Eko mengatakan, penangkapan itu bermula dari kecurigaan tim Subdit 5 Dittipid Narkoba Bareskrim Polri saat tengah melakukan pengamanan di Pelabuhan Bakauheni.
Saat itu, tas yang dibawa Rasad pun langsung dilakukan pemeriksaan menggunakan X-ray. Benar saja, terdapat barang haram yang ia bawa.
"Lalu petugas mengamankan pemilik barang tersebut, selanjutnya petugas membawa ke pos dan dilakukan intrograsi singkat," ujar dia.
2. Narkoba dibawa dari Malaysia

Hasil pemeriksaan, Rasad mengaku diarahkan oleh seseorang bernama Rizki untuk mengambil narkoba itu di sebuah rumah kosong di Kota Klang, Selangor, Malaysia.
"Tersangka membawa barang narkotika tersebut akan dibawa ke Surabaya, Jawa Timur," kata dia.
Rasad mengaku diberi ongkos sebanyak Rp3 juta untuk mengambil narkoba itu oleh orang suruhan Rizki bernama Farhan.

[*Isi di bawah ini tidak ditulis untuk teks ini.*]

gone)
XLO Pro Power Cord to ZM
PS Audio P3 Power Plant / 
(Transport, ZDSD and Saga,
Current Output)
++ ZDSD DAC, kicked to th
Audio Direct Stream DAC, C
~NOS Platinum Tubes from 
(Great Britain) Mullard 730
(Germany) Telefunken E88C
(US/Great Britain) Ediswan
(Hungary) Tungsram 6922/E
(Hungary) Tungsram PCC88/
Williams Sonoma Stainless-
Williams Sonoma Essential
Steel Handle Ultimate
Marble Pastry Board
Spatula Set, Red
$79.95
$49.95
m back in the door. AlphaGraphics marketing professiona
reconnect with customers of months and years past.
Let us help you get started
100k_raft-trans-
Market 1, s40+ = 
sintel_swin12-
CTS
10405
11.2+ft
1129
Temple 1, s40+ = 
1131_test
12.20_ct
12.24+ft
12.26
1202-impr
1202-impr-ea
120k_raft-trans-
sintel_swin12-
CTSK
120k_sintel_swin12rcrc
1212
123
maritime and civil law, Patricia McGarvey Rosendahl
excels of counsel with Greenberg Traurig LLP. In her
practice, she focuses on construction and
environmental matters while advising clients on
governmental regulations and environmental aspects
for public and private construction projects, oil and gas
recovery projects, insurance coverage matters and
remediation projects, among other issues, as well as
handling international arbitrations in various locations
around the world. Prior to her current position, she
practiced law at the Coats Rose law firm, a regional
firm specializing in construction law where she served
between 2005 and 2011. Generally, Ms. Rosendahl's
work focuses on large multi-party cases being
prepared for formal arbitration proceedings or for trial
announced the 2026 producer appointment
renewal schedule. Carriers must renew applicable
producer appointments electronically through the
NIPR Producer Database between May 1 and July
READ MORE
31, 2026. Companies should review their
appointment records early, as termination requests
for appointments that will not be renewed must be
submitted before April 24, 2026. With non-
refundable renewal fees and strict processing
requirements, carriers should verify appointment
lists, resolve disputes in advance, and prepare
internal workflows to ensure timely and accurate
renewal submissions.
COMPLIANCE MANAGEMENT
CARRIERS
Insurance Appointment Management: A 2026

"Dia dijanjikan Rp20 juta setelah sampai tujuan oleh suruhan Rizki bernama Farhan yang mengantar menuju speedboat untuk berangkat ke Indonesia melalu pelabuhan Tanjung Balai," kata dia.
3. Polisi sita uang tunai

Perjalanan Rasad masuk ke Indonesia, melalui jalur darat. Dia menaiki sebuah travel ke daerah Pekanbaru, Riau, kemudian dilanjutkan dengan bus hingga ojek untuk sampai ke Pelabuhan Bakauheni.
Selain narkoba, polisi juga menyita sejumlah uang senilai Rp2.096.000 dan 650 Ringgit. Saat ini, Eko menyebut pihaknya tengah melakukan pengembangan untuk membongkar jaringan narkoba tersebut.